High-Throughput GPU Framework Enables Tissue-Scale Simulation of Cell Adhesion

February 23, 2026

  • Demonstrates scalable, GPU-accelerated adhesive dynamics across anatomically realistic vasculature
  • Tracks thousands of circulating tumor cells concurrently with strong reproducibility guarantees
  • Achieves tissue-scale resolution at a fraction of the memory cost of fully explicit simulations
  • Showcases multi-window scalability on a U.S. exascale supercomputer

We are excited to announce the publication of a new article from the Randles Lab, “High-throughput adaptive physics refinement for tissue-scale adhesive dynamics,” authored by Aristotle Martin, William Ladd, Runxin Wu, and Amanda Randles. The paper is published in Journal of Computational Science and is now available online.

This work introduces a high-throughput extension of Adaptive Physics Refinement for Adhesive Dynamics (APR-AD), enabling tissue-scale simulation of receptor-mediated cell adhesion at submicrometer resolution. By combining heterogeneous CPU–GPU execution, a multi-window wall-resolving formulation, and a one-way coupling strategy between bulk flow and fine-scale adhesion domains, the new framework makes it possible to track thousands of circulating tumor cells concurrently without sacrificing physical fidelity.

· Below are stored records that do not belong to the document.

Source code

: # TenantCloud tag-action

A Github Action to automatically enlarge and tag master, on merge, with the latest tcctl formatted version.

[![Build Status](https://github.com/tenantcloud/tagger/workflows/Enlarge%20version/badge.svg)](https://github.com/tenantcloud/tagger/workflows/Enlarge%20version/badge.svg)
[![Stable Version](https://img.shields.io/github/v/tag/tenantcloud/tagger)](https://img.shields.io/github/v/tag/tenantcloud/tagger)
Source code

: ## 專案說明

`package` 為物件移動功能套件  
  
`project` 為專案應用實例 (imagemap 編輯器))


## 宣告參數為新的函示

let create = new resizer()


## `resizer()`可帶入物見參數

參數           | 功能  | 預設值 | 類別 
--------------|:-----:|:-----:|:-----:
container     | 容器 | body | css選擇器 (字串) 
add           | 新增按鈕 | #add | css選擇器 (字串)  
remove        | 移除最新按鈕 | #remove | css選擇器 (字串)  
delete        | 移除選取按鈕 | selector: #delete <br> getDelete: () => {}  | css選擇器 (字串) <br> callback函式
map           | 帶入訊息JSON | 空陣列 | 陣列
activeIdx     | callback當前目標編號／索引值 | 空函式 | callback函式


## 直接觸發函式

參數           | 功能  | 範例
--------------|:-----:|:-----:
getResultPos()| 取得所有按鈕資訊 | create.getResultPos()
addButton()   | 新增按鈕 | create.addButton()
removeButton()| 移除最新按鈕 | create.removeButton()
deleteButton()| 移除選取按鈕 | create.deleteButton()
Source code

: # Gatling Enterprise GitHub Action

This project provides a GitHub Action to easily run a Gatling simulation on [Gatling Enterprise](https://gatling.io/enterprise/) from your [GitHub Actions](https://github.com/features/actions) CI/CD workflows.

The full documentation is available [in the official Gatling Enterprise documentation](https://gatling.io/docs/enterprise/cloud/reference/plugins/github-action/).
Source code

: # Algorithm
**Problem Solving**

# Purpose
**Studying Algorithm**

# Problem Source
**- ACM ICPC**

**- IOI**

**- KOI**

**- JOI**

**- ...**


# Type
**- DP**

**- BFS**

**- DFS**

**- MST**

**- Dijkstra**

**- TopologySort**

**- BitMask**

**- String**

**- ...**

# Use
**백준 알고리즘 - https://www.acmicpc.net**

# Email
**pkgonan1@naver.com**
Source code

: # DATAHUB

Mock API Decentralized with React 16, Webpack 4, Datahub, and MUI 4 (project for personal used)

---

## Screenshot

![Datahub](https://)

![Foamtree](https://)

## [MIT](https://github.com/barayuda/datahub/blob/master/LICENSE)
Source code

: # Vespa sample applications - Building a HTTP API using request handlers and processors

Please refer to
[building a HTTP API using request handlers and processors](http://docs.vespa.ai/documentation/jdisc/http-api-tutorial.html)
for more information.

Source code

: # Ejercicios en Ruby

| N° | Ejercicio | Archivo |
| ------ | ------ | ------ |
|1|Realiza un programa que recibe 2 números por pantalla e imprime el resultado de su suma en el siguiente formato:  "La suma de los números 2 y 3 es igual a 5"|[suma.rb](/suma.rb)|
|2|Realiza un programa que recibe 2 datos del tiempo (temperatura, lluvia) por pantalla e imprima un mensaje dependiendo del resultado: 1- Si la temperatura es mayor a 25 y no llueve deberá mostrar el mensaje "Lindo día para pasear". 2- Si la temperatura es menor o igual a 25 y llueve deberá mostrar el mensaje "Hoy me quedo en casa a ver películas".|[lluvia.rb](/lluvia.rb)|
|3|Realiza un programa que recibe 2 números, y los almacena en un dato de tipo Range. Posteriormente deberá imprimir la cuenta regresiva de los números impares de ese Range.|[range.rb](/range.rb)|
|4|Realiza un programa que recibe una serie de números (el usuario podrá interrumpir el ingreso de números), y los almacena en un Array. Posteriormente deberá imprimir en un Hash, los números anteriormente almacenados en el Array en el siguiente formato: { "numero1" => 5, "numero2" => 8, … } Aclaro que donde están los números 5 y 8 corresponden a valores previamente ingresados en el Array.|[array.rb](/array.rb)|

The authors demonstrate deterministic, decomposition-invariant reproducibility of GPU-accelerated adhesive dynamics and introduce a communication-free APR mode for steady-state flows that transforms the fine-scale window phase into an embarrassingly parallel workload. Scaled on the Aurora supercomputer, the approach tracks over 3,000 circulating tumor cells simultaneously while reducing memory requirements by approximately 15× compared to fully explicit simulations.

Together, these advances expand APR-AD from a single-cell feasibility method into a high-throughput computational microscope for studying cancer transport and other receptor-mediated biological processes across realistic vascular geometries.